# My first Icelandic Yarn...so cool!



## romysbaskets (Aug 29, 2009)

I didn't presoak it as it rinsed clean pretty easily. I did the press and fill with clean water method. Then I did the soap soak, then rinse and press a few more times...I found this to be a 4 hour process for an 8lb fleece. I was happy with the fresh scent and color. I do not have a pic of the White Ram this fleece came from. 

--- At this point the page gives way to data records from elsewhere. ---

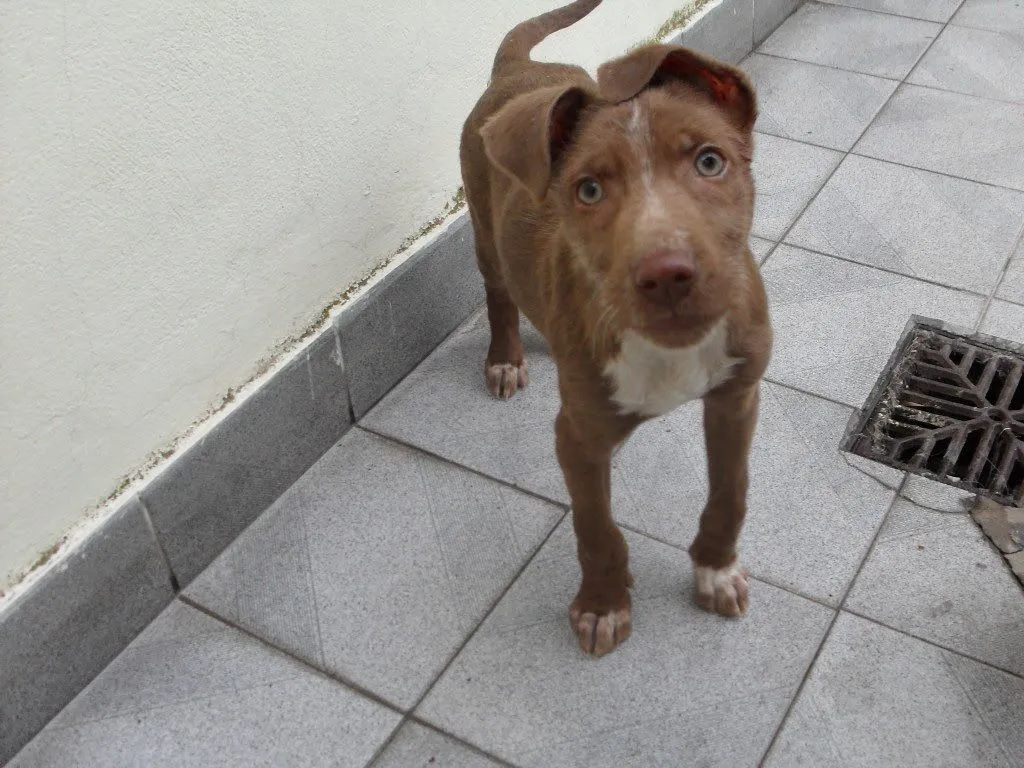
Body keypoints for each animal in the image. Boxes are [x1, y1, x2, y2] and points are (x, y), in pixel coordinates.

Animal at [460, 1, 770, 663]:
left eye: (710, 161)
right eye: (589, 189)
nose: (668, 275)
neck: (670, 354)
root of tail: (518, 67)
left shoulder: (736, 396)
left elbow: (730, 490)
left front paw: (716, 570)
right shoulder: (578, 437)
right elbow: (595, 526)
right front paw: (603, 605)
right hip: (482, 225)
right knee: (499, 292)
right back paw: (506, 357)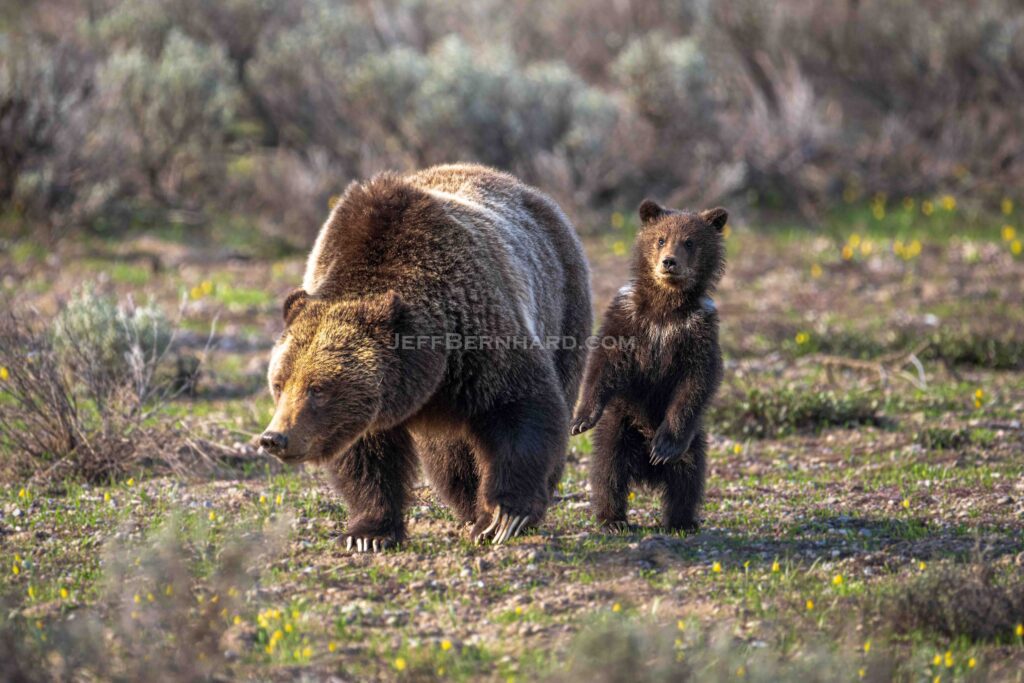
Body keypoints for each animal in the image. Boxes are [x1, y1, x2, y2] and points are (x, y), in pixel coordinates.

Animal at [259, 164, 591, 551]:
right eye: (279, 384)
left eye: (319, 389)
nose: (274, 438)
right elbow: (366, 458)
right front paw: (368, 533)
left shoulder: (477, 338)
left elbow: (520, 407)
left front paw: (504, 516)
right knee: (448, 454)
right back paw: (467, 504)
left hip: (562, 304)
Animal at [570, 199, 726, 532]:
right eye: (661, 239)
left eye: (689, 242)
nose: (669, 262)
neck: (665, 308)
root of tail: (646, 473)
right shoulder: (627, 318)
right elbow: (604, 363)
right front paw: (581, 419)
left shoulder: (698, 329)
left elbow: (697, 380)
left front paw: (663, 447)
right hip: (620, 426)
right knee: (609, 471)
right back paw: (612, 519)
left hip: (694, 441)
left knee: (688, 476)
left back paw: (681, 520)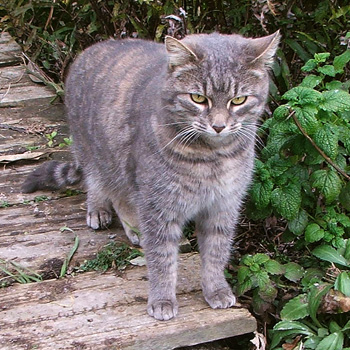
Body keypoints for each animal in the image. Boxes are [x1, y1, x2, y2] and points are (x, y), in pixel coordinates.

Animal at [23, 31, 280, 322]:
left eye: (238, 100)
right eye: (198, 98)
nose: (218, 125)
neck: (212, 157)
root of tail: (92, 48)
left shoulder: (223, 206)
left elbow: (216, 252)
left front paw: (215, 288)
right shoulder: (158, 206)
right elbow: (161, 258)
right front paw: (162, 299)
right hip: (101, 156)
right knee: (102, 184)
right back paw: (103, 211)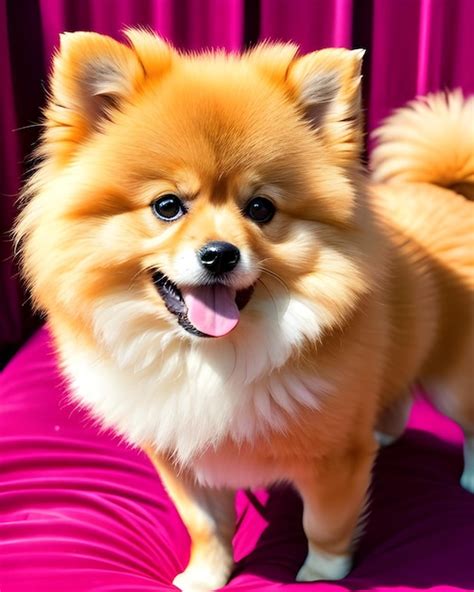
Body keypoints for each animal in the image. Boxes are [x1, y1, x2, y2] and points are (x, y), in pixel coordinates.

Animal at [15, 28, 474, 592]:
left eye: (261, 208)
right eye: (167, 206)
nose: (220, 254)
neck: (210, 358)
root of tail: (445, 191)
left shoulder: (335, 459)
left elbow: (324, 525)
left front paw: (318, 577)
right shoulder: (181, 458)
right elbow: (206, 525)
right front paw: (205, 576)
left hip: (454, 382)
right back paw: (386, 432)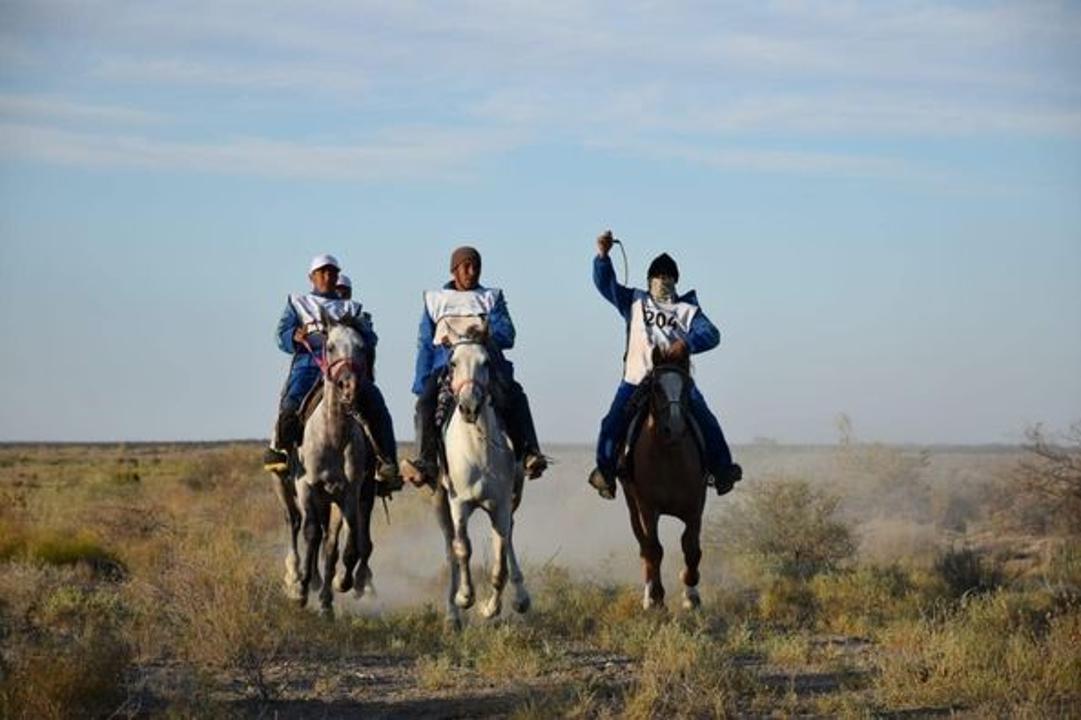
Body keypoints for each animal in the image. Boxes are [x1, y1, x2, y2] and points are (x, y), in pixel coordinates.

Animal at [434, 332, 527, 627]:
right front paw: (465, 597)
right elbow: (462, 548)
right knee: (450, 546)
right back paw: (452, 614)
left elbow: (500, 560)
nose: (469, 407)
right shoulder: (459, 504)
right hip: (440, 502)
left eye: (486, 362)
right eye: (452, 363)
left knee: (508, 537)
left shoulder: (501, 504)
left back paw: (521, 597)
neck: (477, 449)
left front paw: (491, 607)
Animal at [622, 350, 704, 609]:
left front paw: (691, 594)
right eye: (656, 387)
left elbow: (691, 548)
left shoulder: (695, 506)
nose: (674, 428)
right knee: (644, 547)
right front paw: (656, 598)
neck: (669, 457)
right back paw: (648, 594)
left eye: (687, 386)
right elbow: (654, 549)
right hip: (632, 506)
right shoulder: (648, 508)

After I did the rinse/soak/wash and pick I got this:









A close up of this awesome wool:









My first skein hand spun with my spindle:


----------



## Marchwind (May 10, 2002)

Very nicely done!


----------



## romysbaskets (Aug 29, 2009)

So I took the outer hairs and spun them into artsy like yarn:

















Then I took a single ply of this Buffalo Brand six strand pencil roving package and spun it first, then combined it with my Icelandic yarn to make two ply..this is so soft too!


----------



## Marchwind (May 10, 2002)

That Buffalo brand stuff was a six strand? So it wasn't a pencil roving but a plied yarn?

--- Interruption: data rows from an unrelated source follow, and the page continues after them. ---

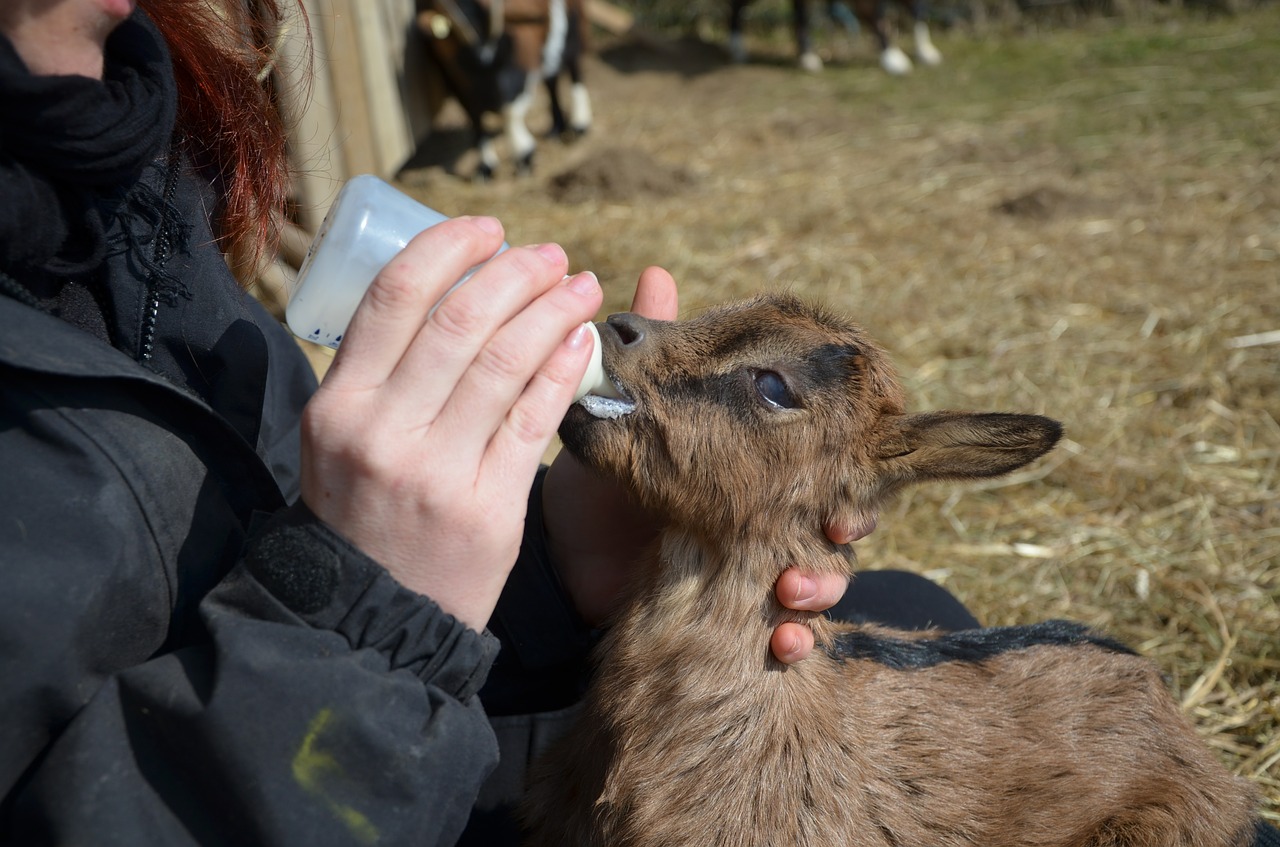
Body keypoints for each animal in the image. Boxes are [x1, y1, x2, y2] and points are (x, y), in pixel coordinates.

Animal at [414, 0, 588, 177]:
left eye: (506, 51)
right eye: (464, 63)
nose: (490, 104)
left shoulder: (519, 51)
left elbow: (509, 107)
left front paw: (524, 154)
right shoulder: (448, 71)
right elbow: (473, 114)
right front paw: (486, 166)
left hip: (571, 21)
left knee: (572, 61)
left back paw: (579, 123)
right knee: (551, 76)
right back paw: (556, 127)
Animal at [732, 0, 942, 74]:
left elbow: (917, 11)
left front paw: (925, 50)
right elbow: (874, 15)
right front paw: (892, 57)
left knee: (800, 13)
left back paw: (807, 56)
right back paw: (737, 48)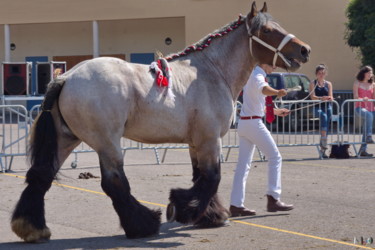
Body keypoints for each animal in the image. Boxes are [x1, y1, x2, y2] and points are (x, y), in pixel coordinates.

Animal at [11, 0, 312, 241]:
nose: (304, 50)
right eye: (267, 30)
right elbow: (211, 178)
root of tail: (65, 77)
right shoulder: (209, 138)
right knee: (114, 183)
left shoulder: (196, 142)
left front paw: (209, 215)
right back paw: (143, 224)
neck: (211, 72)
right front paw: (183, 207)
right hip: (106, 142)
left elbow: (201, 176)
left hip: (67, 139)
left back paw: (31, 228)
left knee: (41, 175)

Either way your yarn looks very nice.


----------



## romysbaskets (Aug 29, 2009)

Marchwind said:


> That Buffalo brand stuff was a six strand? So it wasn't a pencil roving but a plied yarn?
> 
> Either way your yarn looks very nice.


It was 6 strands of pencil roving, I took out a strand...wound the other five on to my hubby brand winding, then I took the single strand of pencil roving and spun it with my spindle. Then I combined the spun pencil roving which was not strong enough to use as a single ply yarn with a single strand of my Icelandic yarn I had spun. After doing one skein, I loved the look and how soft it is..so I did another skein. I could do 10 more skeins just like this one. 

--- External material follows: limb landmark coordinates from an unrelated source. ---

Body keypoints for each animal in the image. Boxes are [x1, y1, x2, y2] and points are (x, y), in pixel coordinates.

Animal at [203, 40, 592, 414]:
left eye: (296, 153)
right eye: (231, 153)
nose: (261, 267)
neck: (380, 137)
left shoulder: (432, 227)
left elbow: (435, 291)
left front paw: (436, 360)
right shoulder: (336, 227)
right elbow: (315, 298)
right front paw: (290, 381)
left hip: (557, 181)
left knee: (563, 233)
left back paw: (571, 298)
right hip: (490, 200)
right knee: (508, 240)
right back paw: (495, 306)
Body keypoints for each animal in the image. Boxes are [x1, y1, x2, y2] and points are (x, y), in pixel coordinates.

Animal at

Thank you for the compliment...it is cuddly soft.


----------



## romysbaskets (Aug 29, 2009)

Ok, it is time to fess up, as I was washing the two fleeces, I increased the temperature of the water. Despite the fact I'd had no trouble with the other fleeces that I have done, this second fleece had a lot of lanolin in it. I was rushing as I didn't want to do it when hubby was home. The second fleece appeared to be felted! I was so bummed I wanted to toss it. Common sense told me, gosh I could cut off some pieces surely. I had not picked out the VM yet so it would not be much good if it was felted. After 3 days of turning it and taking it in and outside to dry. ...wow, it was not felted after all! I had spun it in the washer and it had just smooshed it together. It is even softer than the white rams fleece. I will post pics later today! Not a bit of it felted. Hurray!


----------



## romysbaskets (Aug 29, 2009)

I am up to 15 skeins, most of them larger ones...these are the smaller ones as I spun them into a thinner one ply with plans to combine them into two ply..I love the color variances...I am mixing the natural fiber colors as I go to get this affect. There are four colors but my phone only picks up two I guess.


----------



## romysbaskets (Aug 29, 2009)

Here's the fleece it came from. I pulled out colors to mix them.


----------